Économiquement, Attila flirte-t-elle avec la banqueroute ?
Tout dépend de ce que tu as en banque. Le fait que tu ne te salaries pas toujours et que tu ne reverses pas de dividendes à des actionnaires à la fin de l'année donne une autre valeur à ton temps. Temps que tu utilises alors à chercher des typos, à corriger, à établir une relation intime et fidèle avec ton auteur, à nouer des partenariats avec d'autres éditeurs indépendants. Un temps que tu vas mettre à profit pour de meilleurs choix aussi. Être éditeur, c'est aussi savoir dire non à certains auteurs. Un temps pour construire un catalogue cohérent. Rester fidèle à soi-même est une activité tout à fait chronophage. On n'est pas des têtes brûlées : nous n'avons pas les mêmes réflexes que les gros, c'est tout.

Comment les grandes maisons d'édition vous considèrent-elles, justement ?
Il y a dix ans, nous nous diffusions nous-mêmes. Au compte-gouttes et au téléphone, convainquant libraires après libraires… Nous étions des ovnis, mais de surcroît invisibles. Michel Polac, avant de les conspuer sur deux colonnes dans Charlie Hebdo, écrivait sur nos livres : « j'ai découvert cette jeune maison d'édition dans une librairie ! Rendez-vous compte, ces gens n'ont même pas assez d'argent pour m'envoyer leurs livres. »

Aujourd'hui, ils nous observent avancer de façon incrédule. Notre dernier carton c'est « Debout-Payé », de Gauz. On a vendu 48 000 exemplaires. Lorsque j'annonce ce chiffre à certains éditeurs en place, ils refusent de me croire. Pour eux, c'est mécaniquement impossible d'atteindre ces ventes. Eux qui doivent acheter des stations entières de métro pour espérer vendre 70 000 tirages de James Salter ou de Patrick Deville, qui sont pourtant grassement primés. Ils ne comprennent pas.

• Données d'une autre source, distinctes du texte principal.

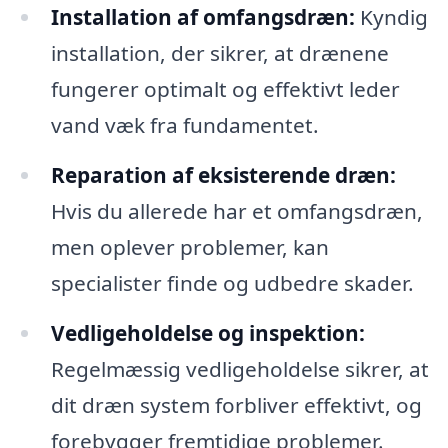
Installation af omfangsdræn:
Kyndig
installation, der sikrer, at drænene
fungerer optimalt og effektivt leder
vand væk fra fundamentet.
Reparation af eksisterende dræn:
Hvis du allerede har et omfangsdræn,
men oplever problemer, kan
specialister finde og udbedre skader.
Vedligeholdelse og inspektion:
Regelmæssig vedligeholdelse sikrer, at
dit dræn system forbliver effektivt, og
forebygger fremtidige problemer.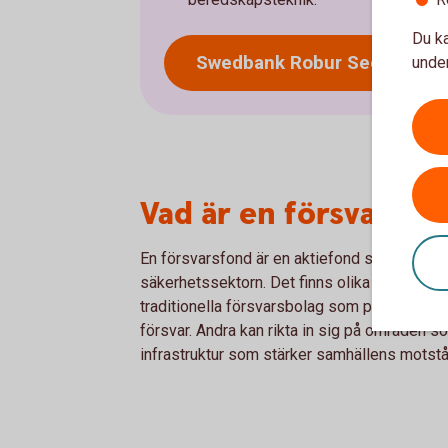
Du ka
Swedbank Robur Security and
under
Vad är en försvarsfo
En försvarsfond är en aktiefond som riktar 
säkerhetssektorn. Det finns olika typer av f
traditionella försvarsbolag som producerar ut
försvar. Andra kan rikta in sig på områden 
infrastruktur som stärker samhällens motst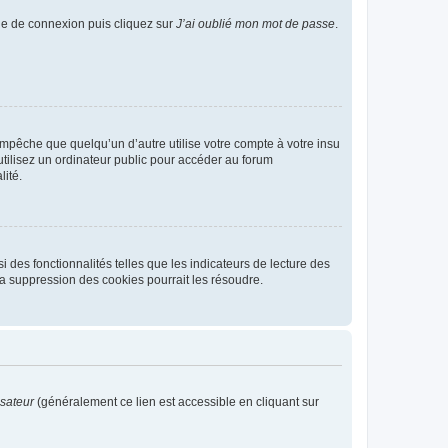
age de connexion puis cliquez sur
J’ai oublié mon mot de passe
.
pêche que quelqu’un d’autre utilise votre compte à votre insu
tilisez un ordinateur public pour accéder au forum
lité.
 des fonctionnalités telles que les indicateurs de lecture des
a suppression des cookies pourrait les résoudre.
isateur
(généralement ce lien est accessible en cliquant sur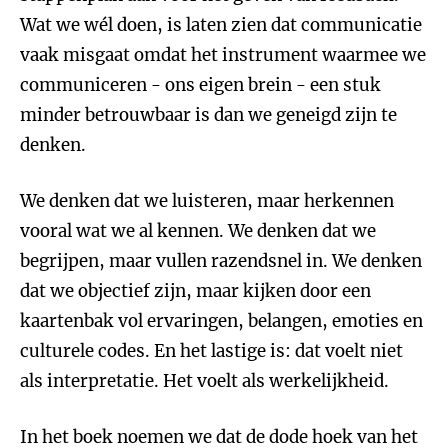
Wat we wél doen, is laten zien dat communicatie
vaak misgaat omdat het instrument waarmee we
communiceren - ons eigen brein - een stuk
minder betrouwbaar is dan we geneigd zijn te
denken.
We denken dat we luisteren, maar herkennen
vooral wat we al kennen. We denken dat we
begrijpen, maar vullen razendsnel in. We denken
dat we objectief zijn, maar kijken door een
kaartenbak vol ervaringen, belangen, emoties en
culturele codes. En het lastige is: dat voelt niet
als interpretatie. Het voelt als werkelijkheid.
In het boek noemen we dat de dode hoek van het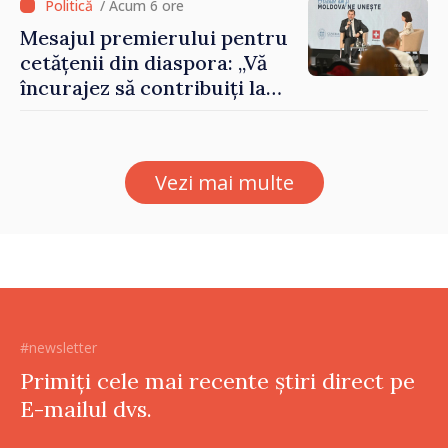
/ Acum 6 ore
Mesajul premierului pentru
cetățenii din diaspora: „Vă
încurajez să contribuiți la
dezvoltarea Republicii
Moldova”
Vezi mai multe
#newsletter
Primiți cele mai recente știri direct pe
E-mailul dvs.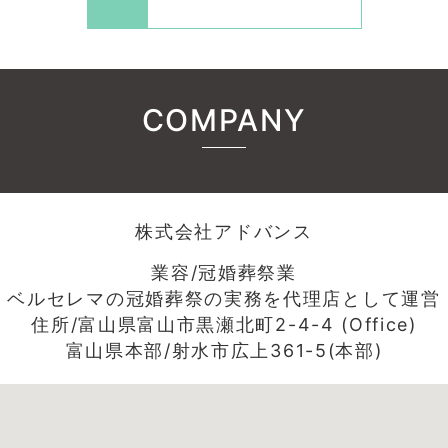
COMPANY
株式会社アドバンス
業容/冠婚葬祭業
ベルセレマの冠婚葬祭の実務を代理店として運営
住所/富山県富山市黒瀬北町2-4-4 (Office)
富山県本部/射水市広上361-5(本部)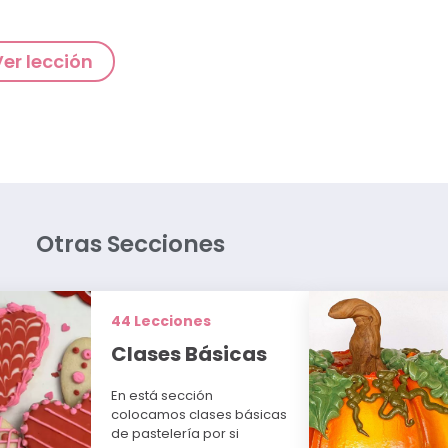
Ver lección
Otras Secciones
44 Lecciones
Clases Básicas
En está sección
colocamos clases básicas
de pastelería por si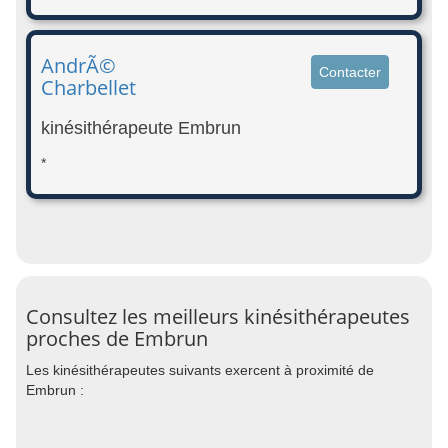
AndrÃ©
Contacter
Charbellet
kinésithérapeute Embrun
*
Consultez les meilleurs kinésithérapeutes
proches de Embrun
Les kinésithérapeutes suivants exercent à proximité de
Embrun :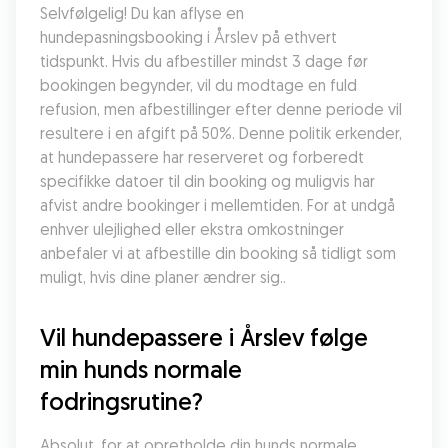
Selvfølgelig! Du kan aflyse en 
hundepasningsbooking i Årslev på ethvert 
tidspunkt. Hvis du afbestiller mindst 3 dage før 
bookingen begynder, vil du modtage en fuld 
refusion, men afbestillinger efter denne periode vil 
resultere i en afgift på 50%. Denne politik erkender, 
at hundepassere har reserveret og forberedt 
specifikke datoer til din booking og muligvis har 
afvist andre bookinger i mellemtiden. For at undgå 
enhver ulejlighed eller ekstra omkostninger 
anbefaler vi at afbestille din booking så tidligt som 
muligt, hvis dine planer ændrer sig..
Vil hundepassere i Årslev følge 
min hunds normale 
fodringsrutine?
Absolut, for at opretholde din hunds normale 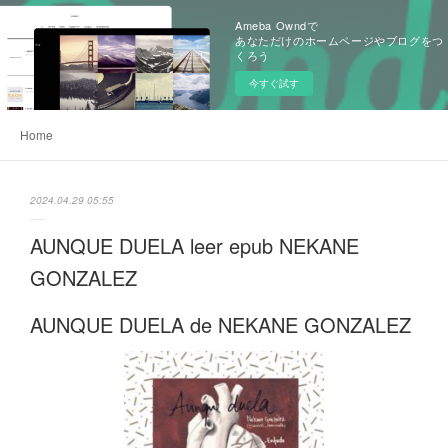
Ameba Owndで
あなただけのホームページやブログをつ
くろう
今すぐ試す
Home
2024.04.29 05:55
AUNQUE DUELA leer epub NEKANE
GONZALEZ
AUNQUE DUELA de NEKANE GONZALEZ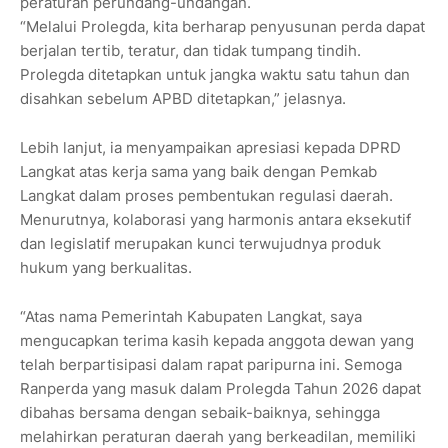
peraturan perundang-undangan.
“Melalui Prolegda, kita berharap penyusunan perda dapat
berjalan tertib, teratur, dan tidak tumpang tindih.
Prolegda ditetapkan untuk jangka waktu satu tahun dan
disahkan sebelum APBD ditetapkan,” jelasnya.
Lebih lanjut, ia menyampaikan apresiasi kepada DPRD
Langkat atas kerja sama yang baik dengan Pemkab
Langkat dalam proses pembentukan regulasi daerah.
Menurutnya, kolaborasi yang harmonis antara eksekutif
dan legislatif merupakan kunci terwujudnya produk
hukum yang berkualitas.
“Atas nama Pemerintah Kabupaten Langkat, saya
mengucapkan terima kasih kepada anggota dewan yang
telah berpartisipasi dalam rapat paripurna ini. Semoga
Ranperda yang masuk dalam Prolegda Tahun 2026 dapat
dibahas bersama dengan sebaik-baiknya, sehingga
melahirkan peraturan daerah yang berkeadilan, memiliki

Ça ne les renvoie pas un peu à leur métier ?
Trop d'habitudes, trop de situations acquises, l'attachée de presse du 6e arrondissement, le circuit obligé des 70 interviews hebdomadaires à la rentrée, des tirages dopés que l'on sait condamnés par avance au pilon car le nombre de lecteurs n'augmente pas. Pire, les chiffres de fréquentations de librairies ont plutôt tendance à chuter, même en septembre… Voilà quelques-unes des règles qui enlisent le monde de la littérature française. S'en écarter pour eux, c'est passer à côté du public. Pour nous, s'en écarter, c'est résister pour faire vibrer une autre littérature.